• _TEXT SEGMENT_
--- BEGIN ---

Washington, D.C. 20549

 

FORM 8-K/A

 

CURRENT REPORT

Pursuant to Section 13 or 15(d) of The Securities Exchange Act of 1934

 

Date of Report (Date of earliest event reported): February 23, 2011

 

Solera National Bancorp, Inc.

(Exact name of registrant as specified in its charter)

 

Delaware

 

000-53181

 

02-0774841

(State or other jurisdiction

 

(Commission

 

(IRS Employer

of incorporation)

 

File Number)

 

Identification No.)

 

319 S. Sheridan Blvd.

Lakewood, CO 80226

303-209-8600

(Address and telephone number of principal executive offices)

 

Not Applicable

(Former name or former address, if changed since last report.)

 

Check the appropriate box below if the Form 8-K filing is intended to simultaneously satisfy the filing obligation of the registrant under any of the following provisions:

 

o            Written communications pursuant to Rule 425 under the Securities Act (17 CFR 230.425)

 

o            Soliciting material pursuant to Rule 14a-12 under the Exchange Act (17 CFR 240.14a-12)

 

o            Pre-commencement communications pursuant to Rule 14d-2(b) under the Exchange Act (17 CFR 240.14d-2(b))

 

o            Pre-commencement communications pursuant to Rule 13e-4(c) under the Exchange Act (17 CFR 240.13e-4(c))

 

 

 



 

Item 5.02.       Departure of Directors or Certain Officers; Election of Directors; Appointment of Certain Officers; Compensatory Arrangements of Certain Officers.

 

On March 1, 2011, Solera National Bancorp, Inc. (the “Company”) filed a Current Report on Form 8-K announcing the departure of Mark J. Martinez as Vice President of the Company and as Executive Vice President and Chief Lending Officer of Solera National Bank (the “Bank”), effective February 23, 2011.

--- END ---

• _DATA SECTION_
--- BEGIN ---

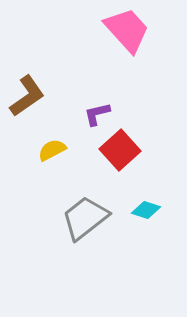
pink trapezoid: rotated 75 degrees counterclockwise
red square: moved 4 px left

--- END ---

• _REQUIRED WORK_
Rewrite the Form 8-K/A text from "Pursuant to Section 13" through "in its charter)", changing "earliest" to "first".

• _RESPONSE_
Pursuant to Section 13 or 15(d) of The Securities Exchange Act of 1934

 

Date of Report (Date of first event reported): February 23, 2011

 

Solera National Bancorp, Inc.

(Exact name of registrant as specified in its charter)